Dentre os primeiros instrumentos oceanográficos que iremos manipular durante a graduação, durante nossa vida de oceanógrafos, está a garrafa. Isso mesmo, a garrafa. Não aquela emblemática garrafa dos náufragos, carregando em seu interior a mensagem que atravessa os mares e os tempos, mas uma garrafa desenhada para atingir as mais variadas profundidades na coluna de água, permitindo coleta de dados, tais como a coleta da água propriamente, bem como a coleta da temperatura in situ.

A mais famosa garrafa de coleta é a garrafa de Nansen, desenvolvida em 1910 e que, como diz seu nome, foi criada por Fridtjof Nansen que, além de cientista, foi responsável por criar o passaporte Nansen, documento de identificação para refugiados da Primeira Guerra Mundial, o que lhe valeu o Nobel da Paz, em 1922.  

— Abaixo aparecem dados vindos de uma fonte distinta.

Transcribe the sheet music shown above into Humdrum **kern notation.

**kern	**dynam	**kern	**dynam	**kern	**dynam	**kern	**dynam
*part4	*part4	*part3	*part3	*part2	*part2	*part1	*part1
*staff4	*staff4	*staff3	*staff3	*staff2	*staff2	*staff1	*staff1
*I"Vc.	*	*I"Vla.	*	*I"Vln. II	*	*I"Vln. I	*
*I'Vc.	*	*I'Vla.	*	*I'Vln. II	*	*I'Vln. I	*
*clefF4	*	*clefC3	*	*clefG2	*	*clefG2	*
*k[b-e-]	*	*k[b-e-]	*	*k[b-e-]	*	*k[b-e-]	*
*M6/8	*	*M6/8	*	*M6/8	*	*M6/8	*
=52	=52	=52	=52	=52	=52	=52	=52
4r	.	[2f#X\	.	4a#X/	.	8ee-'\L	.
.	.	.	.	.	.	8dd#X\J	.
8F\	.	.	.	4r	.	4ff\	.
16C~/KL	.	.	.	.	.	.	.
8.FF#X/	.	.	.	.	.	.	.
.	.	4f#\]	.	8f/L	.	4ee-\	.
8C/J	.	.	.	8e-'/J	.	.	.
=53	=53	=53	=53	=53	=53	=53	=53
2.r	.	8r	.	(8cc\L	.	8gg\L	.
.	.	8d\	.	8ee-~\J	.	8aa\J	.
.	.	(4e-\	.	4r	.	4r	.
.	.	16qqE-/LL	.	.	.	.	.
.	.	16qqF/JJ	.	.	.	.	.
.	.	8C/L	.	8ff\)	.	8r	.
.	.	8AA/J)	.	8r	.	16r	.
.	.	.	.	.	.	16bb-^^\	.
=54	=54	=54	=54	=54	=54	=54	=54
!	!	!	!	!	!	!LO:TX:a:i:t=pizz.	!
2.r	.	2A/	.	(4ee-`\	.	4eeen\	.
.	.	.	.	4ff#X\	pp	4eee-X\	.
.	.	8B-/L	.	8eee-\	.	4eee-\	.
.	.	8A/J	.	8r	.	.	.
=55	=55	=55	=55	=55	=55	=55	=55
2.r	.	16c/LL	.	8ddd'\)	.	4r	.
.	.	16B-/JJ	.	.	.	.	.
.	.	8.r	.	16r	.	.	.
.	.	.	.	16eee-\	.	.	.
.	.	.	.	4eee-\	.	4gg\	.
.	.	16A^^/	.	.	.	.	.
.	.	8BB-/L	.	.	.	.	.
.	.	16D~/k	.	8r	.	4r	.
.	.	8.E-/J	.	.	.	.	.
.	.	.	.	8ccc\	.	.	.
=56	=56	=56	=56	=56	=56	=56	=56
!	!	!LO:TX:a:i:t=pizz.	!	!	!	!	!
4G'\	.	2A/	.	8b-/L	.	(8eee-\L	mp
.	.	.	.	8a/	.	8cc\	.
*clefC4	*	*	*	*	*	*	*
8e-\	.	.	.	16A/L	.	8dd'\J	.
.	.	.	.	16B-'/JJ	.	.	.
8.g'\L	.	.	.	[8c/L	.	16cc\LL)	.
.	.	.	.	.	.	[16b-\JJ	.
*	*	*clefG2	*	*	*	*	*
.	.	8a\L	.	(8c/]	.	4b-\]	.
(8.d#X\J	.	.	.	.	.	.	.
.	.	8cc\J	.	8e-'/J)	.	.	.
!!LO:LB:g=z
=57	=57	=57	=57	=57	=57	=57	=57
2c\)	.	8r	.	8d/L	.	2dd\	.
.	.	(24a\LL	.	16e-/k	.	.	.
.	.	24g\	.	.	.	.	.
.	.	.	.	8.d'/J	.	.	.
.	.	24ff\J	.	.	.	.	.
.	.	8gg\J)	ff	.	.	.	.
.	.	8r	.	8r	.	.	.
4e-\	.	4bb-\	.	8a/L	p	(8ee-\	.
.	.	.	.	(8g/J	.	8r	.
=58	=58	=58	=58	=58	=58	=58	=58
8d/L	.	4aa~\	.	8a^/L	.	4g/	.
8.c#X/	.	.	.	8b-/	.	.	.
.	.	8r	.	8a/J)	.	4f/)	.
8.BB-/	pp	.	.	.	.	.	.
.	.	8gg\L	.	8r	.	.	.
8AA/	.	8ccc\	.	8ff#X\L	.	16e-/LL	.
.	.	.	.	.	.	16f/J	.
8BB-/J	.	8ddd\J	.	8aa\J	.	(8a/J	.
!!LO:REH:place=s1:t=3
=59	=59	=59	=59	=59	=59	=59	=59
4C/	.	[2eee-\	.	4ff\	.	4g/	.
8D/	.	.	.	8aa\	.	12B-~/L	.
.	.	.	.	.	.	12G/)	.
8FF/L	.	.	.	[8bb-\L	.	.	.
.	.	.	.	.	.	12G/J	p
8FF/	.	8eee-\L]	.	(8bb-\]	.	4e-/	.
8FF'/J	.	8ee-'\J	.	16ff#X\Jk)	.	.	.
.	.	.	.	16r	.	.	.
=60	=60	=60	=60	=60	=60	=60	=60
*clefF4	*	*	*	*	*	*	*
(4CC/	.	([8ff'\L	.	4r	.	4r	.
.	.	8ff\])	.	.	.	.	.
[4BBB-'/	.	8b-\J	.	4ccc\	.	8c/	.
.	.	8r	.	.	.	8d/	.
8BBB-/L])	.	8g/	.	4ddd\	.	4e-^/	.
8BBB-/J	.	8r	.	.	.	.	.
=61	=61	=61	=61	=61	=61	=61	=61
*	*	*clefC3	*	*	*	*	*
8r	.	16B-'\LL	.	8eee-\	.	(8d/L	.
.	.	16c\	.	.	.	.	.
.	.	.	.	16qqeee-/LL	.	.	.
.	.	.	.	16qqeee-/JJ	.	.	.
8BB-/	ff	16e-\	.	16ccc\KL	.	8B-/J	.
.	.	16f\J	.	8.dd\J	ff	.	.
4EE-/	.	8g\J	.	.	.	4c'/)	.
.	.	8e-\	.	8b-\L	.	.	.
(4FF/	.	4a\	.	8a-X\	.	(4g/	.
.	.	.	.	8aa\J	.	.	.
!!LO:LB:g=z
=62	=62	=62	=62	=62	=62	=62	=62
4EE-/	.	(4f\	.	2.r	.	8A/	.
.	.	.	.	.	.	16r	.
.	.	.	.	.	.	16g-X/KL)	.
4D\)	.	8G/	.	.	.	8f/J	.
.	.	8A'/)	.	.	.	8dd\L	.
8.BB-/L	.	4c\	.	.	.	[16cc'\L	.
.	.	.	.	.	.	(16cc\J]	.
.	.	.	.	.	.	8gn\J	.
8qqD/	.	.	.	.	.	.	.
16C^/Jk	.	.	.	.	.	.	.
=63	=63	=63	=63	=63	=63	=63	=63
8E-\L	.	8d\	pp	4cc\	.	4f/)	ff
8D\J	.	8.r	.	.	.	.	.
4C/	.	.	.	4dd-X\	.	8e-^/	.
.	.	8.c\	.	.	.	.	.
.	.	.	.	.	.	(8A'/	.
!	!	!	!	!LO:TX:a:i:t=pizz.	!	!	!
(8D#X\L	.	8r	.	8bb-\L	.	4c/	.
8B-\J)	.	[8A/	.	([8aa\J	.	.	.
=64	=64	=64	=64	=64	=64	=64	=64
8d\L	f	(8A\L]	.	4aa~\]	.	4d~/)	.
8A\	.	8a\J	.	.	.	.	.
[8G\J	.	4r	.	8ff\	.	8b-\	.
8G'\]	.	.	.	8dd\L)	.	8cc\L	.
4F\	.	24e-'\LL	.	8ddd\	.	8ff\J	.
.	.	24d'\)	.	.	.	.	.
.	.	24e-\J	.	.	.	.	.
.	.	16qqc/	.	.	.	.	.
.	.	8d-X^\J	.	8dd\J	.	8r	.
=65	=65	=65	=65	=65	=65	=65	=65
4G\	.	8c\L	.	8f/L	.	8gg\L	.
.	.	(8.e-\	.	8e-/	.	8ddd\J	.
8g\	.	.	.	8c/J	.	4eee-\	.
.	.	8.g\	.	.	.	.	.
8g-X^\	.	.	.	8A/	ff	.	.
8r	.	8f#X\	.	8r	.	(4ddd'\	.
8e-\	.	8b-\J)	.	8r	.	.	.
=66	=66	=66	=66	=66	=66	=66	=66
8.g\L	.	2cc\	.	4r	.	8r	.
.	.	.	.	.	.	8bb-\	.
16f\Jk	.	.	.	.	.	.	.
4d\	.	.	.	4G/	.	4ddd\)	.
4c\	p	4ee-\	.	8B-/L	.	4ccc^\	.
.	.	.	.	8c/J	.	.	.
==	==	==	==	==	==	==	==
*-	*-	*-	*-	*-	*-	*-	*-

A garrafa de Nansen possui aberturas nas duas extremidades e desce aberta – presa por um cabo apenas em uma das extremidades – para que possa ser fechada apenas na profundidade desejada, ou seja, para que se colete a água da profundidade pretendida – caso desça fechada, dependendo da profundidade, a pressão da coluna de água pode, simplesmente, destruir a garrafa. Quando atinge a profundidade desejada, um peso de latão, comumente chamado de mensageiro, desce pelo cabo, disparando um sistema de molas que inverte a garrafa e, ao mesmo tempo, dispara o fechamento das válvulas, retendo, assim, a água daquela profundidade. É possível instalar mais de uma garrafa por cabo, cada qual com um mensageiro em sua base. Quando um mensageiro dispara a primeira garrafa, na inversão outro mensageiro é disparado e, assim, sucessivamente, até que todas as garrafas presas ao cabo sejam fechadas. Cada garrafa de Nansen pode amostrar entre 1,4 e 1,6L, o que é um limitante, já que a água coletada em cada estação oceanográfica serve a diversos propósitos, diversas análises que podem ir da análise química, como a de oxigênio dissolvido, até a análise biológica para a determinação de clorofila, por exemplo.

Imagem encontrada aqui.

No fim dos anos 1960, Shale Niskin desenvolveu uma garrafa que acabou com esse problema do volume, a conhecida garrafa de Niskin, que pode coletar entre 1,6 e 30L de água. Uma baita diferença! Essa garrafa fica presa pelas duas extremidades do cabo, não havendo inversão, portanto. Da mesma forma que a garrafa de Nansen, a garrafa de Niskin desce aberta e seu fechamento também se dá pelo envio de um mensageiro, cujo impacto aciona o fechamento das válvulas.

Comumente, um termômetro de inversão é acoplado às garrafas, de maneira a se obter a temperatura das profundidades almejadas.

As garrafas de Niskin, as mais modernas, podem ser acopladas a um sistema automático para a coleta de água, sistema esse desenvolvido pela General Oceanics Inc. e chamado de Rosette, ou Roseta. Nesse sistema, o fechamento das válvulas pode ser programado por computador (nesse caso, uma unidade de fechamento deve ser acoplada ao CTD que desce junto com as garrafas), ou pode ser feito de forma direta através de comando a bordo do navio, desde que haja um cabo condutor conectado à roseta.

Rosette com 24 garrafas de Niskin. Imagem encontrada aqui.

Espero que tenha gostado das informações.

Fico por aqui.

Um grande abraço e excelentes navegações.

Rô.

Referência:

MOLLER Jr., O.; ABE, M.P. “Capítulo 5: Oceanografia física” In Estudos Oceanográficos: do instrumental ao prático. Pelotas: Ed. Textos, 2011.